Mandy Walker ACS ASC said: “We often work 7 days a week, for months in a row, so for me it’s telling yourself you are on a marathon not a sprint. You can’t let the pace overwhelm you . Being a DOP is not a normal job. We are often in charge of huge teams and are responsible for people’s safety, making it on time and ensuring it looks great. Caring for the mental and physical well-being of ourselves and our crew is paramount.”

Bonnie Elliot ACS said: “The landscape has certainly improved during my years in the industry, and I do feel buoyed by the increasing diversity we see behind the camera, but as this data starkly illuminates, there is still a long way to go.”

Ellery Ryan ACS said: “The figures show this amazing disparity in opportunity and participation between women and men and with indigenous and disabled people. It’s surprising that it’s as massive as it is.”

But there are also signs of positive change in the pipeline to leadership. Between 2011-2019 the representation of women in core camera roles improved in most occupations, across feature film and television drama combined. The report offers 19 industry recommendations to address its findings.

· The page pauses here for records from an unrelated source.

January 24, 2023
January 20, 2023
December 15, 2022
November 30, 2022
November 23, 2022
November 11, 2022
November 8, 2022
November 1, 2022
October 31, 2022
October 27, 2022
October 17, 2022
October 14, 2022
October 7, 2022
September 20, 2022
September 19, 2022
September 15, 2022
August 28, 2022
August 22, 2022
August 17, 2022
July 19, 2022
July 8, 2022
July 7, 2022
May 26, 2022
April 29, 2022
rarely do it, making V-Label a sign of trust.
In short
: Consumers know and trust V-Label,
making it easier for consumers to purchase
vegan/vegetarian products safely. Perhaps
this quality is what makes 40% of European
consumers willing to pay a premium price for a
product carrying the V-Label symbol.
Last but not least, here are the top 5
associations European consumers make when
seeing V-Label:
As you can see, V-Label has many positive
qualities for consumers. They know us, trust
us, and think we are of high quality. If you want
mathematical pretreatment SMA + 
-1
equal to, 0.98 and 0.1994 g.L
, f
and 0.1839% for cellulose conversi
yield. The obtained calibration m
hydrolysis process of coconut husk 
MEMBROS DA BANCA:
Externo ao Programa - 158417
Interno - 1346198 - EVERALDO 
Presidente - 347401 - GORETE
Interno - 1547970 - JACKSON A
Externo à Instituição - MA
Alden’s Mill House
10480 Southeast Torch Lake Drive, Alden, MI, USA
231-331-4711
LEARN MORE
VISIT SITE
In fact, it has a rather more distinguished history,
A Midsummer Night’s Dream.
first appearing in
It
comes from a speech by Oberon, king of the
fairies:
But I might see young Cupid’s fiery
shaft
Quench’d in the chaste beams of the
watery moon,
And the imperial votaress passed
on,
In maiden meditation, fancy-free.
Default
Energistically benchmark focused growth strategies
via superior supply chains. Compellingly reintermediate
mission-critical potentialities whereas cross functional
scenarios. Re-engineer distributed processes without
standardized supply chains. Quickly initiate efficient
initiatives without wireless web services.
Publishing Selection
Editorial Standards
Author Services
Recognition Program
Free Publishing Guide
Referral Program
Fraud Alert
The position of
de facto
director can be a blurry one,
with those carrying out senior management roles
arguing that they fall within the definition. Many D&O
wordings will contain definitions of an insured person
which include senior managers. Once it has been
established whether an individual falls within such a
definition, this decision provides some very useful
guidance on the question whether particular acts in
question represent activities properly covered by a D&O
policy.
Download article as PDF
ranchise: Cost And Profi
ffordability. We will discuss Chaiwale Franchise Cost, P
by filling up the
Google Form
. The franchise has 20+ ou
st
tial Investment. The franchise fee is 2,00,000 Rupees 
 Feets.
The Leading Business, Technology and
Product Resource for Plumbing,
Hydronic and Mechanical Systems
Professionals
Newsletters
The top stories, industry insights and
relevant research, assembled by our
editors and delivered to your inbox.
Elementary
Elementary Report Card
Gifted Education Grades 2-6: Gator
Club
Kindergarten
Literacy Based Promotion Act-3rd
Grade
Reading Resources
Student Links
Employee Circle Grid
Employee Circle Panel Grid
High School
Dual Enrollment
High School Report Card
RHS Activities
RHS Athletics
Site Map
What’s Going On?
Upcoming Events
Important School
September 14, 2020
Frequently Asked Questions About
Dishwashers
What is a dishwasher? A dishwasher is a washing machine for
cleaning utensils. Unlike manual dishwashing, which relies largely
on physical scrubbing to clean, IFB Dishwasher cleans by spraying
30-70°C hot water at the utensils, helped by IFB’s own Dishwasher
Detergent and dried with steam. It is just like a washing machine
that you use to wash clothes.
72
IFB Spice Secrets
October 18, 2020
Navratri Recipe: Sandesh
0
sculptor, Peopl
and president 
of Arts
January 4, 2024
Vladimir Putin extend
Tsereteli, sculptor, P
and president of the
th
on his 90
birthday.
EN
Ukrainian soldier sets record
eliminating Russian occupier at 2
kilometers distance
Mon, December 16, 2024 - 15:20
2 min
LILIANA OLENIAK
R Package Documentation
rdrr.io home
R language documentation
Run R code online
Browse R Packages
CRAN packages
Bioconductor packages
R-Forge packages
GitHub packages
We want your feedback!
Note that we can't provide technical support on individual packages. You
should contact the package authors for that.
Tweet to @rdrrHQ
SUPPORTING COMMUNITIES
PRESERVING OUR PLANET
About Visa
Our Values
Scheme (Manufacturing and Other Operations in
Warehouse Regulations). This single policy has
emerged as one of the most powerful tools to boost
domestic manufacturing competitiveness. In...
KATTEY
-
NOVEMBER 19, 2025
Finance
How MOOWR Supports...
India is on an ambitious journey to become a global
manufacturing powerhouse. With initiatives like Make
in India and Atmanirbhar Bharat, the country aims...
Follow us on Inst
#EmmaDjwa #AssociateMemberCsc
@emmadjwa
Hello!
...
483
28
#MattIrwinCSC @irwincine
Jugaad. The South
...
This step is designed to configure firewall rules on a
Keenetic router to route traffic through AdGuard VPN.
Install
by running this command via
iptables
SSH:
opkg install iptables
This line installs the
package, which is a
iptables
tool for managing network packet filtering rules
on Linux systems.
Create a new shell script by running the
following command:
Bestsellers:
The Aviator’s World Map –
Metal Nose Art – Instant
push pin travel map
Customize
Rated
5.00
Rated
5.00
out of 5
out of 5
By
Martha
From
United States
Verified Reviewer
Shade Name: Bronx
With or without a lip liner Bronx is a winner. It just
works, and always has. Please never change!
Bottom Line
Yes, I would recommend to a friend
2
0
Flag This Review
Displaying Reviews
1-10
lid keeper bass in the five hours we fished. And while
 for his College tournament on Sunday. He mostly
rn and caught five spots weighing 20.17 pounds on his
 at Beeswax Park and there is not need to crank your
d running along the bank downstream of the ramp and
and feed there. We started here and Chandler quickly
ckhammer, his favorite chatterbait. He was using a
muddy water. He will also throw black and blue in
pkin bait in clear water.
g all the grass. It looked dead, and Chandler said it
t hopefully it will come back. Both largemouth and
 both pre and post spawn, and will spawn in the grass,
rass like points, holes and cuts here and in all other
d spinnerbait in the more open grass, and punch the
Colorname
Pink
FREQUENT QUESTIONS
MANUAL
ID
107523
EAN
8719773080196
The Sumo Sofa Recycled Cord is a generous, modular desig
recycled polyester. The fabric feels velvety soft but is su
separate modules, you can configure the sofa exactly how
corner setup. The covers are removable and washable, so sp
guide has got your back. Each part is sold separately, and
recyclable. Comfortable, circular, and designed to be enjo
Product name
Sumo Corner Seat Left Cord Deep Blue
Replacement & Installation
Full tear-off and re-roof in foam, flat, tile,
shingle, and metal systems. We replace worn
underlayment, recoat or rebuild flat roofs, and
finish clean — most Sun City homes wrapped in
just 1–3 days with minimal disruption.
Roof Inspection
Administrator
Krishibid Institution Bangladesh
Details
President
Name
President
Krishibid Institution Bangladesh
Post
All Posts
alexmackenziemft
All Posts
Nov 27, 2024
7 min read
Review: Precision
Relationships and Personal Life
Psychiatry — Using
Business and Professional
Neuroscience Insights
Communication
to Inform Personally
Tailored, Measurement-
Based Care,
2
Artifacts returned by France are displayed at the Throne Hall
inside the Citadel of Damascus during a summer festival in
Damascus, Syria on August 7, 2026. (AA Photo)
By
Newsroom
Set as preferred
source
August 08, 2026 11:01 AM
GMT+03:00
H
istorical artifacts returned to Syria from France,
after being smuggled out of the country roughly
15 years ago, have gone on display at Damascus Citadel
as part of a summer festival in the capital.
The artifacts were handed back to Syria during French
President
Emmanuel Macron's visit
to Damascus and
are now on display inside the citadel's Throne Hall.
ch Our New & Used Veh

An Executive Summary of A Wider Lens can be found here.

One Response

  1. There has been what I’d describe as a boorish blokey culture in a few workplaces in the industry that are stuck in the past, where as others are quite urbane and modern in terms of culture. There’s talk of boys clubs workplaces, though there are female dominated workplaces where discrimination happens to men and other groups. If it’s a big problem then it’s possible to look for a better workplace. But it’s just moving away from, not changing the culture.

    It’s quite risky to say to a superior, look I think that joke is inappropriate, especially when the joke doesn’t affect you directly. I guess being subtle and not laughing or giving a positive impression when these incidents happen is a way to address toxic and outdated workplace cultures.

    It’s not cool to disparage other groups anymore and don’t assume the person next to you finds the offensive jokes funny, even if they appear amicable. It’s beyond political correctness.